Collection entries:

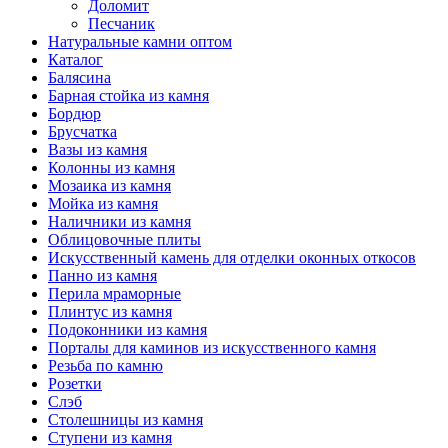
Доломит
Песчаник
Натуральные камни оптом
Каталог
Балясина
Барная стойка из камня
Бордюр
Брусчатка
Вазы из камня
Колонны из камня
Мозаика из камня
Мойка из камня
Наличники из камня
Облицовочные плиты
Искусственный камень для отделки оконных откосов
Панно из камня
Перила мраморные
Плинтус из камня
Подоконники из камня
Порталы для каминов из искусственного камня
Резьба по камню
Розетки
Слэб
Столешницы из камня
Ступени из камня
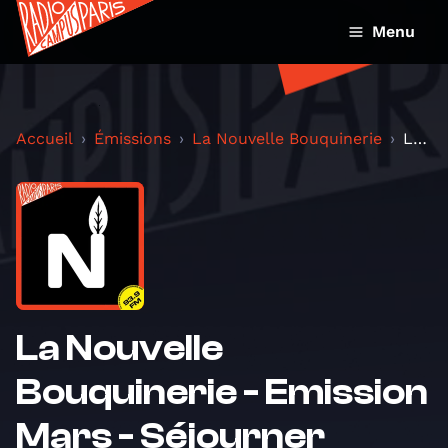
Menu
Accueil
Émissions
La Nouvelle Bouquinerie
La Nouvelle Bouquinerie - Emission Mars - Séjourne...
La Nouvelle
Bouquinerie - Emission
Mars - Séjourner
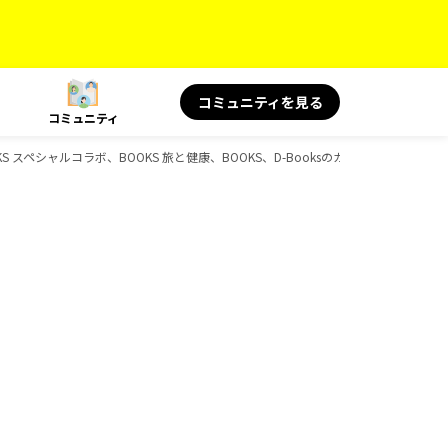
コミュニティを見る
コミュニティ
KS スペシャルコラボ、BOOKS 旅と健康、BOOKS、D-Booksのガイドブック一覧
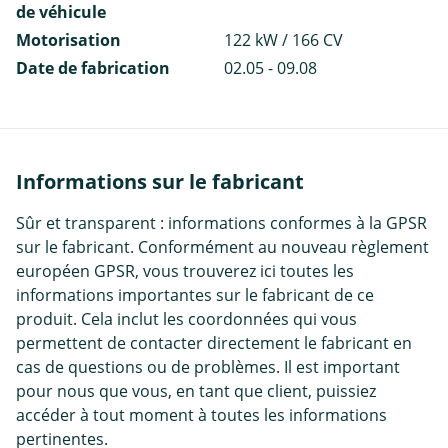
de véhicule
Motorisation
122 kW / 166 CV
Date de fabrication
02.05 - 09.08
Informations sur le fabricant
Sûr et transparent : informations conformes à la GPSR
sur le fabricant. Conformément au nouveau règlement
européen GPSR, vous trouverez ici toutes les
informations importantes sur le fabricant de ce
produit. Cela inclut les coordonnées qui vous
permettent de contacter directement le fabricant en
cas de questions ou de problèmes. Il est important
pour nous que vous, en tant que client, puissiez
accéder à tout moment à toutes les informations
pertinentes.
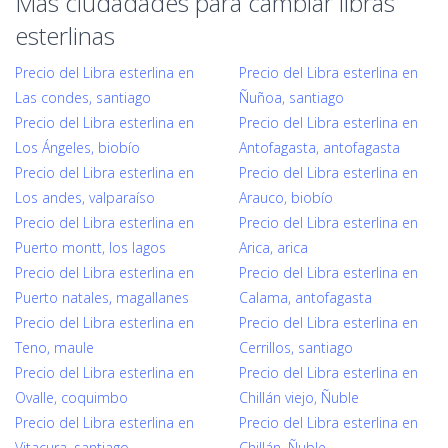
Mas ciudadades para cambiar libras
esterlinas
Precio del Libra esterlina en
Precio del Libra esterlina en
Las condes, santiago
Ñuñoa, santiago
Precio del Libra esterlina en
Precio del Libra esterlina en
Los Ángeles, biobío
Antofagasta, antofagasta
Precio del Libra esterlina en
Precio del Libra esterlina en
Los andes, valparaíso
Arauco, biobío
Precio del Libra esterlina en
Precio del Libra esterlina en
Puerto montt, los lagos
Arica, arica
Precio del Libra esterlina en
Precio del Libra esterlina en
Puerto natales, magallanes
Calama, antofagasta
Precio del Libra esterlina en
Precio del Libra esterlina en
Teno, maule
Cerrillos, santiago
Precio del Libra esterlina en
Precio del Libra esterlina en
Ovalle, coquimbo
Chillán viejo, Ñuble
Precio del Libra esterlina en
Precio del Libra esterlina en
Vitacura, santiago
Chillán, Ñuble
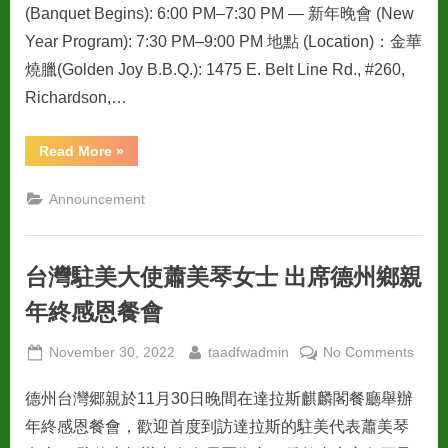
(Banquet Begins): 6:00 PM–7:30 PM — 新年晚會 (New
Year Program): 7:30 PM–9:00 PM 地點 (Location)：金華
燒臘(Golden Joy B.B.Q.): 1475 E. Belt Line Rd., #260,
Richardson,…
“2023
Read More
»
同
鄉
會
Announcement
新
春
晚
宴”
台灣駐美大使蕭美琴女士 出席德州鄉親
年終感恩餐會
Posted
By
on
November 30, 2022
taadfwadmin
No Comments
on
台
德州台灣郷親於11月30日晚間在達拉斯麒麟閣餐廳舉辦
灣
駐
年終感恩餐會，歡迎首度到訪達拉斯的駐美代表蕭美琴
美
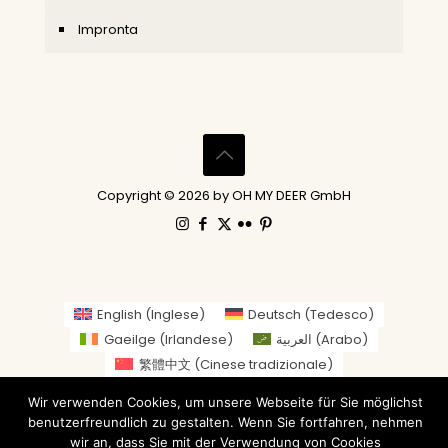
Impronta
Copyright © 2026 by OH MY DEER GmbH
English
(
Inglese
)
Deutsch
(
Tedesco
)
Gaeilge
(
Irlandese
)
العربية
(
Arabo
)
繁體中文
(
Cinese tradizionale
)
Nederlands
(
Olandese
)
Suomi
(
Finlandese
)
Wir verwenden Cookies, um unsere Webseite für Sie möglichst
Français
(
Francese
)
Italiano
benutzerfreundlich zu gestalten. Wenn Sie fortfahren, nehmen
日本語
(
Giapponese
)
wir an, dass Sie mit der Verwendung von Cookies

**YOUR INSTRUCTIONS**
Reproduce every line of text from all the entries above, keeping each line identical, and leave out the pictures.

**RESPONSE TO THE TASK**
Доломит
Песчаник
Натуральные камни оптом
Каталог
Балясина
Барная стойка из камня
Бордюр
Брусчатка
Вазы из камня
Колонны из камня
Мозаика из камня
Мойка из камня
Наличники из камня
Облицовочные плиты
Искусственный камень для отделки оконных откосов
Панно из камня
Перила мраморные
Плинтус из камня
Подоконники из камня
Порталы для каминов из искусственного камня
Резьба по камню
Розетки
Слэб
Столешницы из камня
Ступени из камня
Menu
Accueil
Émissions
La Nouvelle Bouquinerie
La Nouvelle Bouquinerie - Emission Mars - Séjourne...
La Nouvelle
Bouquinerie - Emission
Mars - Séjourner
コミュニティを見る
コミュニティ
KS スペシャルコラボ、BOOKS 旅と健康、BOOKS、D-Booksのガイドブック一覧
de véhicule
Motorisation
122 kW / 166 CV
Date de fabrication
02.05 - 09.08
Informations sur le fabricant
Sûr et transparent : informations conformes à la GPSR
sur le fabricant. Conformément au nouveau règlement
européen GPSR, vous trouverez ici toutes les
informations importantes sur le fabricant de ce
produit. Cela inclut les coordonnées qui vous
permettent de contacter directement le fabricant en
cas de questions ou de problèmes. Il est important
pour nous que vous, en tant que client, puissiez
accéder à tout moment à toutes les informations
pertinentes.
Mas ciudadades para cambiar libras
esterlinas
Precio del Libra esterlina en
Precio del Libra esterlina en
Las condes, santiago
Ñuñoa, santiago
Precio del Libra esterlina en
Precio del Libra esterlina en
Los Ángeles, biobío
Antofagasta, antofagasta
Precio del Libra esterlina en
Precio del Libra esterlina en
Los andes, valparaíso
Arauco, biobío
Precio del Libra esterlina en
Precio del Libra esterlina en
Puerto montt, los lagos
Arica, arica
Precio del Libra esterlina en
Precio del Libra esterlina en
Puerto natales, magallanes
Calama, antofagasta
Precio del Libra esterlina en
Precio del Libra esterlina en
Teno, maule
Cerrillos, santiago
Precio del Libra esterlina en
Precio del Libra esterlina en
Ovalle, coquimbo
Chillán viejo, Ñuble
Precio del Libra esterlina en
Precio del Libra esterlina en
Vitacura, santiago
Chillán, Ñuble
(Banquet Begins): 6:00 PM–7:30 PM — 新年晚會 (New
Year Program): 7:30 PM–9:00 PM 地點 (Location)：金華
燒臘(Golden Joy B.B.Q.): 1475 E. Belt Line Rd., #260,
Richardson,…
“2023
Read More
»
同
鄉
會
Announcement
新
春
晚
宴”
台灣駐美大使蕭美琴女士 出席德州鄉親
年終感恩餐會
Posted
By
on
November 30, 2022
taadfwadmin
No Comments
on
台
德州台灣郷親於11月30日晚間在達拉斯麒麟閣餐廳舉辦
灣
駐
年終感恩餐會，歡迎首度到訪達拉斯的駐美代表蕭美琴
美
Impronta
Copyright © 2026 by OH MY DEER GmbH
English
(
Inglese
)
Deutsch
(
Tedesco
)
Gaeilge
(
Irlandese
)
العربية
(
Arabo
)
繁體中文
(
Cinese tradizionale
)
Nederlands
(
Olandese
)
Suomi
(
Finlandese
)
Wir verwenden Cookies, um unsere Webseite für Sie möglichst
Français
(
Francese
)
Italiano
benutzerfreundlich zu gestalten. Wenn Sie fortfahren, nehmen
日本語
(
Giapponese
)
wir an, dass Sie mit der Verwendung von Cookies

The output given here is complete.